Since he gained the spotlight with these comments, Tsai has said his remarks were taken out of context and he would ask the Post for a correction. One might ask why he took three weeks to realize that there was a problem with the story. Perhaps he was too busy jetting back and forth to China in his bright red corporate plane to have the Post story translated.
Or maybe he just dismissed it, just as he apparently dismissed other images from Tiananmen, of bicycles crushed under tank treads and pools of blood on the road, of wounded people being rushed to hospitals in wooden carts and on friends’ backs. One wonders just how many people would have to be killed before Tsai would consider it a massacre?
However, it was not just the comments about Tiananmen that were offensive. He also thinks that China “is very democratic in lots of places” and that elections are fine, but economics should come first.
“From the standpoint of ordinary people, the most important thing is to eat a little better, sleep a little better and be a little happier,” the Post quoted him as saying. No wonder he gets along so well with the CCP and wants to see Taiwan united with China as soon as possible. His vision of democracy is in sync with that of the CCP leadership.

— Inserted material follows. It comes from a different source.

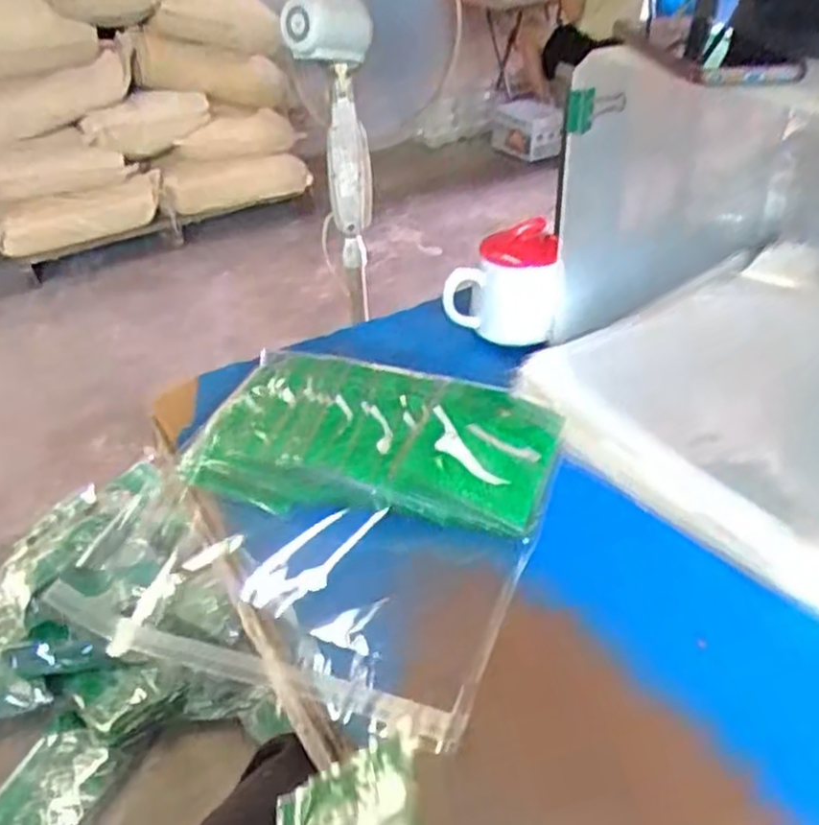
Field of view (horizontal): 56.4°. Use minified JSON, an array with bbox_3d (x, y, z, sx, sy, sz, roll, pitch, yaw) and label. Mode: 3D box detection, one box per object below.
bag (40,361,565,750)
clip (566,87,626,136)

Tsai may not think much of elections, but most Taiwanese value their hard-won chance to have a say about who governs them and how. Why should they go back into the dark ages of the Martial Law era, which is what Chinese rule would bring. It certainly would not make them sleep better or feel happier, no matter what Tsai thinks.
He also told the Post that he only wants to help Taiwan get over its wariness of China. What he does not seem to understand is that it is Beijing’s own actions — events like Tiananmen, the imprisonment of Nobel laureate Liu Xiaobo (劉曉波), the persecution of people like Ai Weiwei (艾未未), Gao Yaojie (高耀潔), Tibetan and Uighur rights activists and far too many others, the laughable system that Beijing calls its judiciary and the outright venality of CCP officials — that has made Taiwanese wary of China.